On n’a pas le luxe de ne pas avoir espoir, croit Paul Kunigis, qu’on a connu il y a plus de 20 ans avec son groupe Jeszcze Raz. La campagne de vaccination avance, le printemps s’est installé et, dans son petit monde à lui, un grand pas sera bientôt franchi : il remonte sur scène ce vendredi pour présenter Yallah, son très beau disque paru en mars.

« Ça me fait beaucoup de bien, je me trouve très chanceux », insiste-t-il à l’autre bout du fil. Des raisons de se réjouir, le chanteur à la voix traînante en trouve beaucoup. Yallah – qui signifie « en avant » – n’est pas un album de pandémie, en ce sens que ses thèmes n’en sont pas inspirés. Sauf qu’il n’aurait pas sonné comme ça sans la crise sanitaire. Peut-être même qu’il n’aurait jamais vu le jour.

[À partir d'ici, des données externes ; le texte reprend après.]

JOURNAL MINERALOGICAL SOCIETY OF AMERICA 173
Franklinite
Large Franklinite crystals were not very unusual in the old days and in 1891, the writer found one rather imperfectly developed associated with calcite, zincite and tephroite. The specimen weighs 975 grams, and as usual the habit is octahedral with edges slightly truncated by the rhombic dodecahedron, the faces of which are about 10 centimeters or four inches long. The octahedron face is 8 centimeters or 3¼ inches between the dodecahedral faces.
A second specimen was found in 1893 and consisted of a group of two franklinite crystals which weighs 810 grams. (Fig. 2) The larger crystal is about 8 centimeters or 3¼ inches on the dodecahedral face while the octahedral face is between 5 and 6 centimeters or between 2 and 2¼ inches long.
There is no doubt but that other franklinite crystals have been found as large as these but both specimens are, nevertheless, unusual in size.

Paul Kunigis a l’habitude de prendre son temps entre deux disques. Or, durant les huit années qui séparent Yallah de son album précédent, 1 moment (2013), il s’est beaucoup remis en question : continuer à chanter en polonais, sa langue maternelle ? et en hébreu, alors qu’il a quitté Israël depuis des lunes ? et puis, au fond, à quoi bon faire encore des disques à notre époque ?

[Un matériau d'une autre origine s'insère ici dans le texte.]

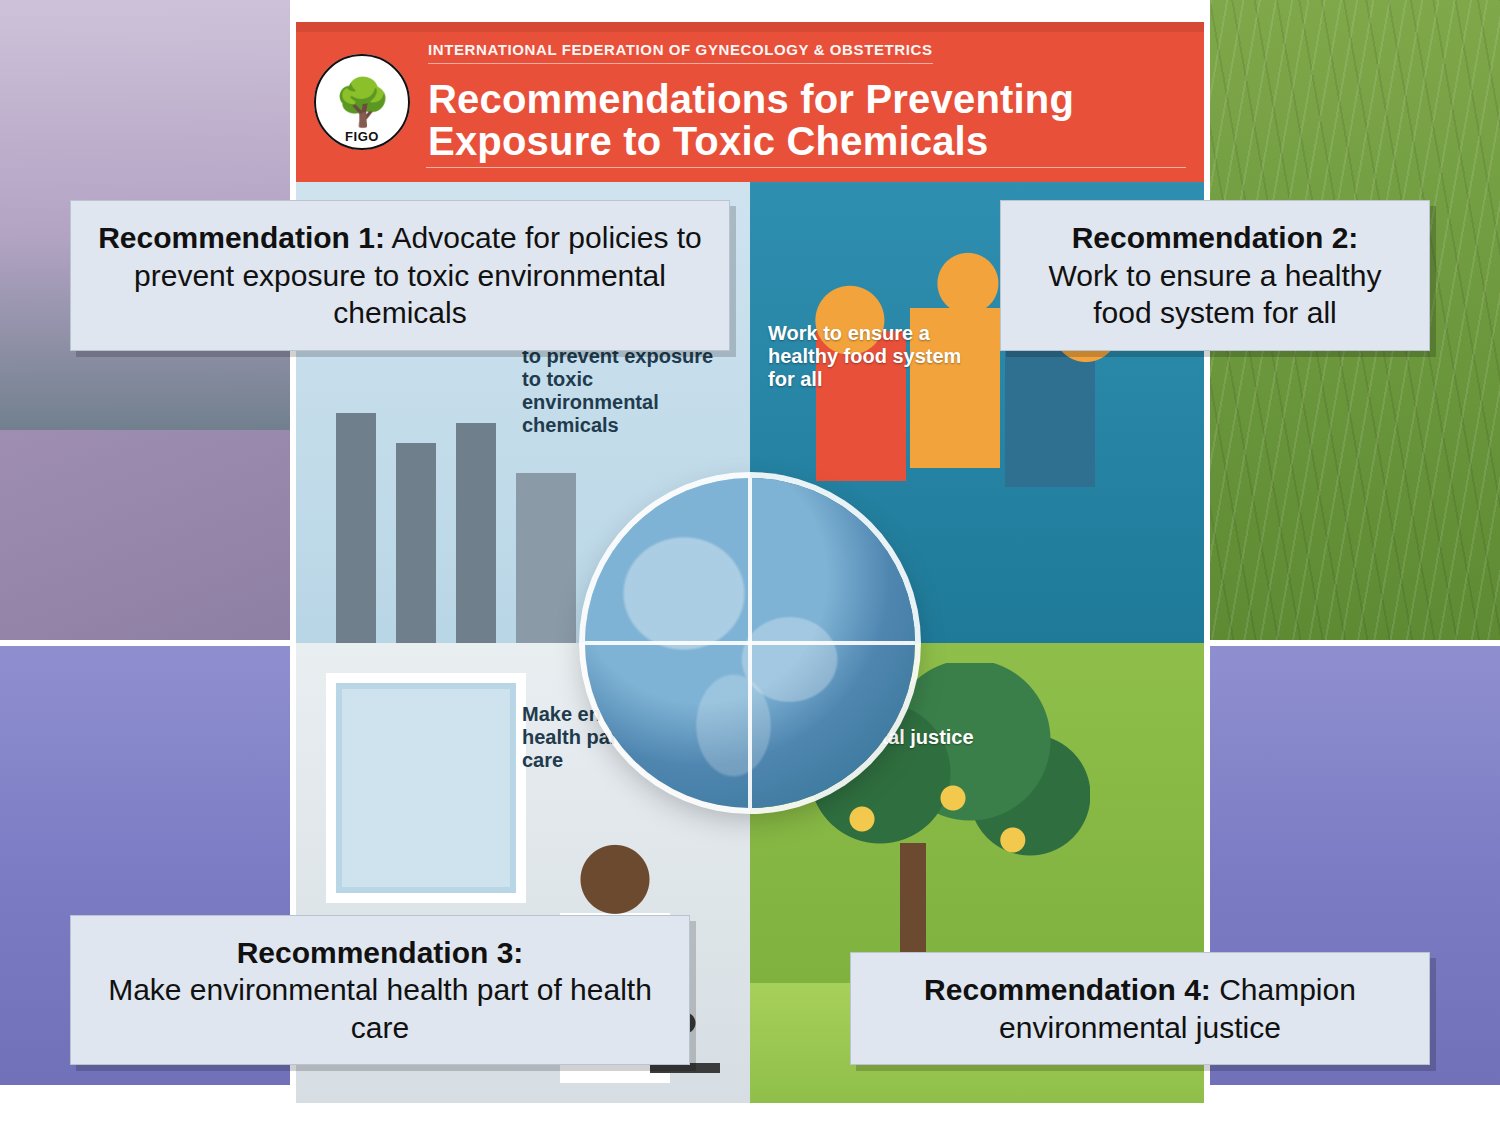🌳 FIGO
INTERNATIONAL FEDERATION OF GYNECOLOGY & OBSTETRICS
Recommendations for Preventing Exposure to Toxic Chemicals
Advocate for policies to prevent exposure to toxic environmental chemicals
Work to ensure a healthy food system for all
Make environmental health part of health care
Champion environmental justice
Recommendation 1: Advocate for policies to prevent exposure to toxic environmental chemicals
Recommendation 2:
Work to ensure a healthy food system for all
Recommendation 3:
Make environmental health part of health care
Recommendation 4: Champion environmental justice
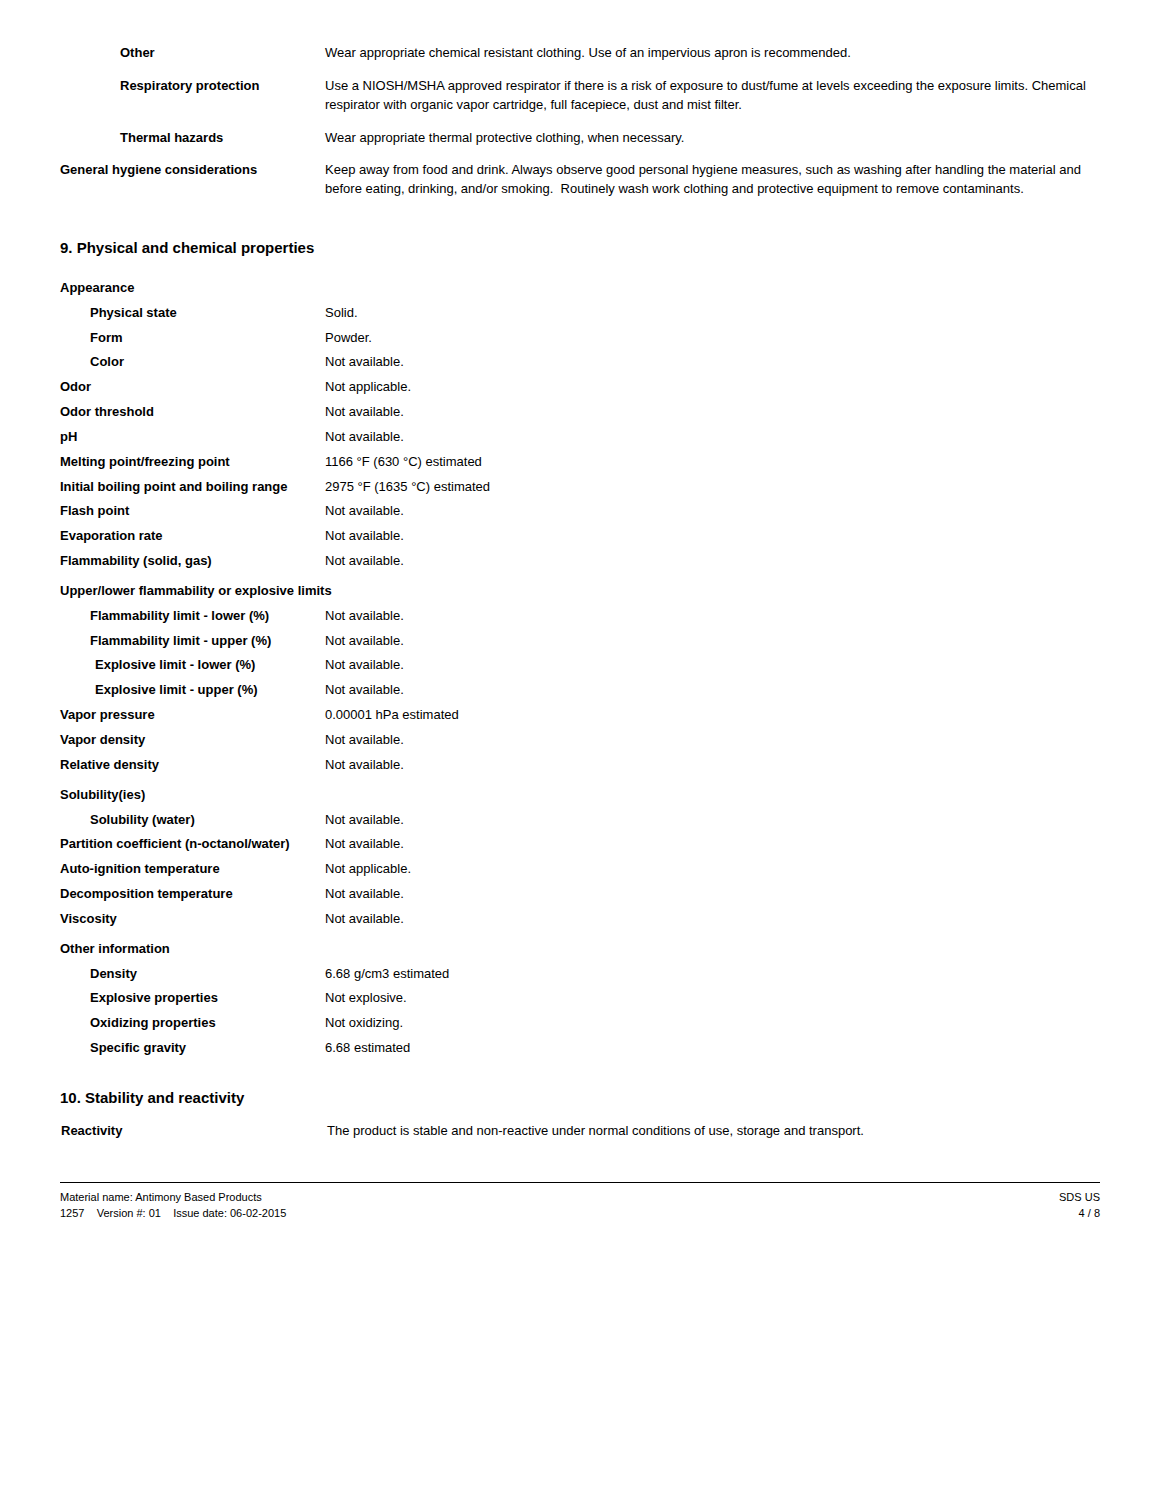| Other | Wear appropriate chemical resistant clothing. Use of an impervious apron is recommended. |
| Respiratory protection | Use a NIOSH/MSHA approved respirator if there is a risk of exposure to dust/fume at levels exceeding the exposure limits. Chemical respirator with organic vapor cartridge, full facepiece, dust and mist filter. |
| Thermal hazards | Wear appropriate thermal protective clothing, when necessary. |
| General hygiene considerations | Keep away from food and drink. Always observe good personal hygiene measures, such as washing after handling the material and before eating, drinking, and/or smoking. Routinely wash work clothing and protective equipment to remove contaminants. |
9. Physical and chemical properties
| Appearance |
| Physical state | Solid. |
| Form | Powder. |
| Color | Not available. |
| Odor | Not applicable. |
| Odor threshold | Not available. |
| pH | Not available. |
| Melting point/freezing point | 1166 °F (630 °C) estimated |
| Initial boiling point and boiling range | 2975 °F (1635 °C) estimated |
| Flash point | Not available. |
| Evaporation rate | Not available. |
| Flammability (solid, gas) | Not available. |
| Upper/lower flammability or explosive limits |
| Flammability limit - lower (%) | Not available. |
| Flammability limit - upper (%) | Not available. |
| Explosive limit - lower (%) | Not available. |
| Explosive limit - upper (%) | Not available. |
| Vapor pressure | 0.00001 hPa estimated |
| Vapor density | Not available. |
| Relative density | Not available. |
| Solubility(ies) |
| Solubility (water) | Not available. |
| Partition coefficient (n-octanol/water) | Not available. |
| Auto-ignition temperature | Not applicable. |
| Decomposition temperature | Not available. |
| Viscosity | Not available. |
| Other information |
| Density | 6.68 g/cm3 estimated |
| Explosive properties | Not explosive. |
| Oxidizing properties | Not oxidizing. |
| Specific gravity | 6.68 estimated |
10. Stability and reactivity
| Reactivity | The product is stable and non-reactive under normal conditions of use, storage and transport. |
Material name: Antimony Based Products
1257 Version #: 01 Issue date: 06-02-2015
SDS US
4 / 8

Je n’ai pas cessé de travailler en musique. J’ai donné beaucoup de concerts en Europe. Mais je ne voyais pas la nécessité de faire un nouvel album…

Paul Kunigis

Puis, la COVID-19 est arrivée et a en quelque sorte réorganisé ses pensées. « La pandémie m’a recentré vers mes origines », dit le musicien, né en Pologne mais élevé dans une ville arabe d’Israël où il a fréquenté l’école en français. « Peut-être que le fait de ne pas pouvoir voyager m’a fait comprendre que je suis fondamentalement polonais-israélien. »

Le droit au confort

L’autre effet positif de la pandémie dans son parcours récent, c’est qu’elle lui a permis de renouer avec des musiciens avec qui il a travaillé à l’époque de son disque Balagane, album qui l’a sorti de l’ombre en 2002. Yves Desrosiers (guitares), Marie-Soleil Bélanger (violon), François Lalonde (percussions), Caroline Meunier (accordéon) et les autres avaient en effet du temps devant eux. Il a saisi l’occasion.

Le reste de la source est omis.